A wordless interval followed, so full of portent that Helen felt her arms prickling beneath her sleeves, all the downy hairs lifting.
“There is.”
His face had changed, his eyes predatory. Calculating. This, she understood in a flash of intuition, was the version of Mr. Winterborne that people regarded with fear and awe, a pirate disguised as a captain of industry.
“The alternative,” he said, “is to let me bed you.”
Chapter 3
AMID THE CHAOS OF Helen’s thoughts, she retreated to one of the inset bookcases in the corner of the office.
“I don’t understand,” she said, even though she was terribly afraid that she did.
Mr. Winterborne prowled after her slowly. “Trenear won’t stand in the way after he finds out you’ve been ruined.”
“I would rather not be ruined.” It was becoming more difficult to breathe by the minute. Her corset had clamped around her like a set of jaws.
“But you want to marry me.” Reaching her, he rested a hand on the bookcase, cornering her. “Don’t you?”
In moral terms, fornication was a mortal sin. In practical terms, the risks of sleeping with him were enormous.

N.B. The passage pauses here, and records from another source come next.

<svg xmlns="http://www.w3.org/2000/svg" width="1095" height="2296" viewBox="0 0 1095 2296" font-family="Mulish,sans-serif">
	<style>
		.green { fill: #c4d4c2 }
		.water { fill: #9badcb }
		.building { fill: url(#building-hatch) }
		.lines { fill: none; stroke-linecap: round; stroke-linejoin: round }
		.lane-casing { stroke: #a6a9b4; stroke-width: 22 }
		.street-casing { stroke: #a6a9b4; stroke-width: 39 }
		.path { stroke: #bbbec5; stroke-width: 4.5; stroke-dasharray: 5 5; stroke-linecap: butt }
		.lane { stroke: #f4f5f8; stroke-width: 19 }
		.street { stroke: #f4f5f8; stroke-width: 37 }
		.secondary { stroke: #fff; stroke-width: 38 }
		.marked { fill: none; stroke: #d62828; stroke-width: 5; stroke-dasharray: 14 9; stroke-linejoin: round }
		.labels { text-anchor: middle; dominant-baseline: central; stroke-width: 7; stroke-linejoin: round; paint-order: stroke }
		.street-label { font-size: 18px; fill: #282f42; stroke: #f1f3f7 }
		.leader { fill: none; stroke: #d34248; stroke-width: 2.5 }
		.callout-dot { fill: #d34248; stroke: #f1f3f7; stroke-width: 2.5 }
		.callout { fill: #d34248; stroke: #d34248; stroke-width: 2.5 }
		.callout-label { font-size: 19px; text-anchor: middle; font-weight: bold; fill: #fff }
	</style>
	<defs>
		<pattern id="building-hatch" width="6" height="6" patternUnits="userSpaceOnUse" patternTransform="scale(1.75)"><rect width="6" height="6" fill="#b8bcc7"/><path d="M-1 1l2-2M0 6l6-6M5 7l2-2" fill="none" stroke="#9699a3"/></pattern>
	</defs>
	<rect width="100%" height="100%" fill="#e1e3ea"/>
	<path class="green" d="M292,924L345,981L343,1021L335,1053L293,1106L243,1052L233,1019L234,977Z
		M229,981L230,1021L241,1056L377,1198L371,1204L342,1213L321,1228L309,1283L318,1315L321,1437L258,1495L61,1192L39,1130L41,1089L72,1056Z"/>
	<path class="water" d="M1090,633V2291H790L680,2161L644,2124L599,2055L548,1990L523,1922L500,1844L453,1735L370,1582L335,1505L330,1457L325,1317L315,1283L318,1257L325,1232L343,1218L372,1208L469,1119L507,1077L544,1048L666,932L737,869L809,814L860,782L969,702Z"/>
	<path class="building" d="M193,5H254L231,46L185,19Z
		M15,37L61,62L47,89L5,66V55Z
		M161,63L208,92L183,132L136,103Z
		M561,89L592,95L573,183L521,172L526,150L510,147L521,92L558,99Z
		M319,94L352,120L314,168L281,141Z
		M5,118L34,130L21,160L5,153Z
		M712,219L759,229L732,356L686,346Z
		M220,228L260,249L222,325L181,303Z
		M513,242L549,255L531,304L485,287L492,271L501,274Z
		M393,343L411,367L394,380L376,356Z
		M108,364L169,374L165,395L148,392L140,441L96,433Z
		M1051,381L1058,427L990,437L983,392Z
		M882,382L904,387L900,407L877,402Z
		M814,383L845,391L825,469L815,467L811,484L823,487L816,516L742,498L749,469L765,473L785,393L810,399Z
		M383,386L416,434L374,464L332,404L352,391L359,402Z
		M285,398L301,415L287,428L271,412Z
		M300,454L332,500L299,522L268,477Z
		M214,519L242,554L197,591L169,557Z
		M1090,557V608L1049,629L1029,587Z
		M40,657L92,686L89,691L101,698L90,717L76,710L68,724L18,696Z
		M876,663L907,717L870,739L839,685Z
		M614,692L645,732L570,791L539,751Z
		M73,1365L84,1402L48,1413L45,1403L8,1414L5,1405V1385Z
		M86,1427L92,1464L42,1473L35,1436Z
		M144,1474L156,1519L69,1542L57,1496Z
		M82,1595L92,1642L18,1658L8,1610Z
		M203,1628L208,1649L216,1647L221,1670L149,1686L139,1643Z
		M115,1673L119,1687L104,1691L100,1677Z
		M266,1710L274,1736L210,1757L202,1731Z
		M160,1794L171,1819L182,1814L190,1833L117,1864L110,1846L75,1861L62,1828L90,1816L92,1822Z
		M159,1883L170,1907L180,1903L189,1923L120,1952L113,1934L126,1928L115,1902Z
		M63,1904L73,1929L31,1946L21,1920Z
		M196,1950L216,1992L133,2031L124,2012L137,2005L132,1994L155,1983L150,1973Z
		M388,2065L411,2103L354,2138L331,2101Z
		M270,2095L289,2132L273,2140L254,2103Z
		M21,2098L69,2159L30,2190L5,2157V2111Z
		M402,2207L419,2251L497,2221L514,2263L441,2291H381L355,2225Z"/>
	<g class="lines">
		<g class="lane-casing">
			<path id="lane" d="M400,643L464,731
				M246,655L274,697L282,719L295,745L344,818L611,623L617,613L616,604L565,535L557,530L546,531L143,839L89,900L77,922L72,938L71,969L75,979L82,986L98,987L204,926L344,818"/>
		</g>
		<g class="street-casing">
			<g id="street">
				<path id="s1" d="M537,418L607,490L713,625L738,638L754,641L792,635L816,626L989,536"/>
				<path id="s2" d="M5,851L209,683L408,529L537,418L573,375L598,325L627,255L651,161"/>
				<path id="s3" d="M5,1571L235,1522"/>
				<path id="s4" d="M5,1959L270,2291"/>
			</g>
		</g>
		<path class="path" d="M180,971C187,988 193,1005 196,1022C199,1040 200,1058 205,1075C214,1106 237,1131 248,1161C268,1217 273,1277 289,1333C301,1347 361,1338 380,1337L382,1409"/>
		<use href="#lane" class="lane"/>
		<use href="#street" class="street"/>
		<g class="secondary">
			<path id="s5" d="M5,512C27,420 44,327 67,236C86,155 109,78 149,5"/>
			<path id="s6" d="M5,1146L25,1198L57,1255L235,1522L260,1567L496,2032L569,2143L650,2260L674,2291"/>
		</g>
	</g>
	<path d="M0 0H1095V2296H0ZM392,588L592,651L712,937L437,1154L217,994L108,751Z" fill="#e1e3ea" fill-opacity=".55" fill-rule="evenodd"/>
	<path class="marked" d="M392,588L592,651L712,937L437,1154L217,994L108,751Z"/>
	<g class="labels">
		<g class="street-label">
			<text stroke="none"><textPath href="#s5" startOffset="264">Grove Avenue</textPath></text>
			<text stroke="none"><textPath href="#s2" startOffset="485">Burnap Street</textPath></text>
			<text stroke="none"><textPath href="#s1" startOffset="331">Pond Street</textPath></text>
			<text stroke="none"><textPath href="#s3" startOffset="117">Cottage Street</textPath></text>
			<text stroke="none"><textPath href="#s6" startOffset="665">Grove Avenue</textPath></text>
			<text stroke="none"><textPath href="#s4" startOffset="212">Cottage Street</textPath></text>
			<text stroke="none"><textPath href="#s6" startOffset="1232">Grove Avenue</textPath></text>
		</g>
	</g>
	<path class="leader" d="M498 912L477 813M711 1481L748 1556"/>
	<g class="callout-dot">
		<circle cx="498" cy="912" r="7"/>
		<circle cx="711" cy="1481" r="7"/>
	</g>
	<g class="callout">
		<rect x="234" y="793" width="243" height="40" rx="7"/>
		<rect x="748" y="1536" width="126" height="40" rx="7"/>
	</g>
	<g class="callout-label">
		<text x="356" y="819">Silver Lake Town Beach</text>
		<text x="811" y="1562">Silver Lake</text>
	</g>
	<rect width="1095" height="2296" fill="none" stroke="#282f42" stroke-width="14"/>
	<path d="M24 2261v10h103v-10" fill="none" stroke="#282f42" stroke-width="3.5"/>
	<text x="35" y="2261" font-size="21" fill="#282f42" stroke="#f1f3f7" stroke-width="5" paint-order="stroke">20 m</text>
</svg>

A horrid thought drained the color from her face. What if Mr. Winterborne slept with her and then refused to marry her? What if he were capable of such vindictiveness that he might dishonor and abandon her? No gentleman would ever offer for her. Any hope of gaining a home and family of her own would be lost. She would become a burden to her relations, condemned to a life of shame and dependence. If she conceived, she and her child would be social outcasts. And even if she didn’t, her disgrace would still sabotage her younger sisters’ marital prospects.